Showing that a general Hessian matrix is positive semidefinite

260 Views Asked by At

Given vector $a \in \mathbb{R}^n$, show that the scalar field $g : \mathbb{R}^n \to \mathbb{R}$ defined by $$g(\mathbf{x}) = -\log ( f(\mathbf{x}))$$ where $$f(\mathbf{x}) = \dfrac{1}{1+\exp(-a^T\mathbf{x})}$$ is convex.


To show that, we need to show that the Hessian matrix is positive semidefinite, i.e., $\nabla \nabla g(\mathbf{x})\succcurlyeq 0$. I calculated the Hessian as follows:

\begin{equation*} \mathbf{H} = \nabla \nabla g(\textbf{x}) = \left[\dfrac{\partial^2 f(\mathbf{x})}{\partial x_i \partial x_j} \right] = \begin{cases} a_i^2 f^2(\mathbf{x})\exp{(\mathbf{-a}^T\mathbf{x})} & , \ \ \text{if} \ \ \ i = j \\ a_ia_j f^2(\mathbf{x})\exp{(\mathbf{-a}^T\mathbf{x})} & , \ \ \text{if} \ \ \ i \neq j \end{cases} \end{equation*}

I am not sure what is the easiest way to show the positive semidefiniteness of such a functional form of the Hessian.

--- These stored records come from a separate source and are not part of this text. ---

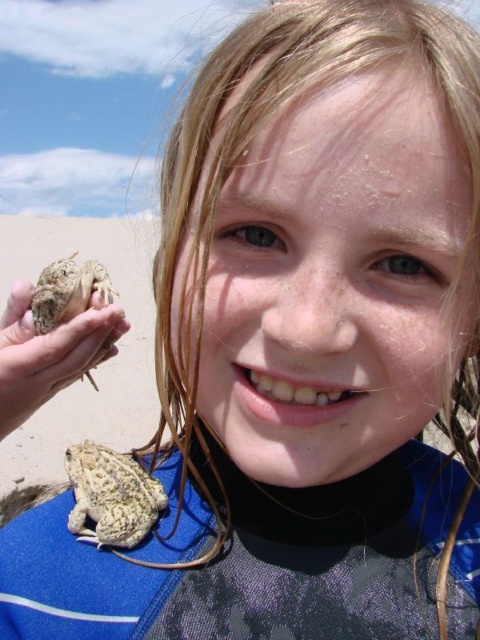
You are a photographer trying to capture the girl in the blue fabric wetsuit at center. To ensure the toad on her shoulder is also in focus, where should you position the camera relative to the girl?

The blue fabric wetsuit at center is located at point (250, 564), so you should position the camera directly facing the girl at the coordinates specified to ensure both the wetsuit and the toad on her shoulder are in focus.

You are a photographer trying to capture a closeup shot of the speckled brown frog at lower center. The camera you are using has a minimum focusing distance of 1 meter. Based on the scene description, can you successfully take a clear photo of the frog?

The distance between the speckled brown frog at lower center and the camera is 93.24 centimeters. Since the minimum focusing distance is 1 meter, the camera cannot focus closer than 100 cm. Therefore, the frog is too close for a clear photo.

You are a photographer trying to capture the speckled brown frog at lower center in the center of your photo. Given that your camera has a 100mm lens with a field of view of 12 degrees, and you are currently 2 meters away from the frog, will you need to move closer or farther away to center the frog in your photo?

The speckled brown frog at lower center is positioned at point coordinates of (110, 496). To center it in the photo, you would need to adjust your position based on the frog being off the center. Since the frog is at lower center, you might need to move slightly upwards or adjust the camera angle rather than distance. However, the question specifies moving closer or farther based on the field of view. With a 100mm lens at 2 meters, the field of view is 12 degrees. To center the frog, moving closer would 1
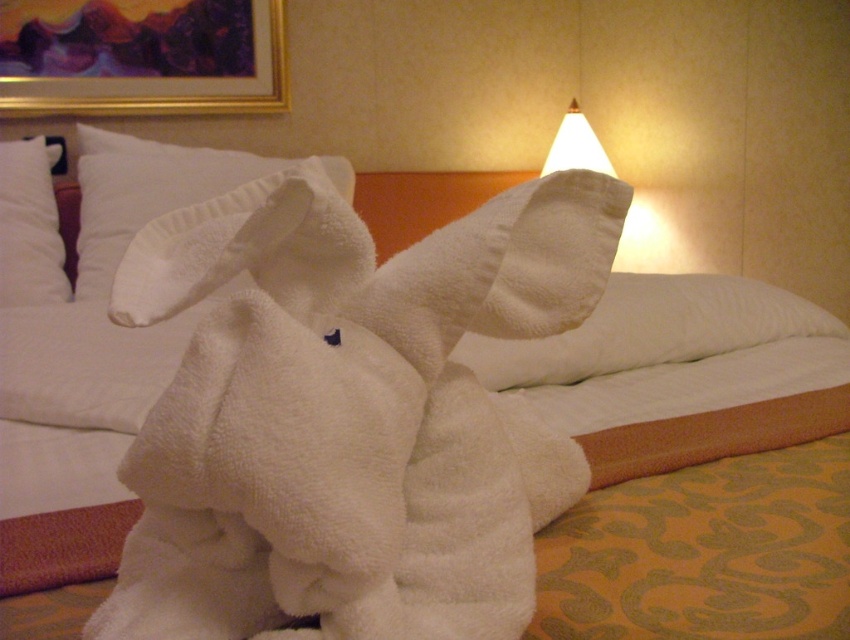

I cannot see how we could show $z^T\mathbf{H}z \geq 0$ for all nonzero $z$ or that the eigenvalues of $\mathbf{H}$ are all non-negative. Any suggestions?

1

There are 1 best solutions below

1
On

You do not need the Hessian. The scalar function $h(s)=\log (1+e^s)$ is convex since its second derivative is non-negative. Your function is the composition of $h$ with the linear function $m(\mathbf{x})=-a^T\cdot \mathbf{x}$ so it is convex as well (compositions of convex and linear functions are convex).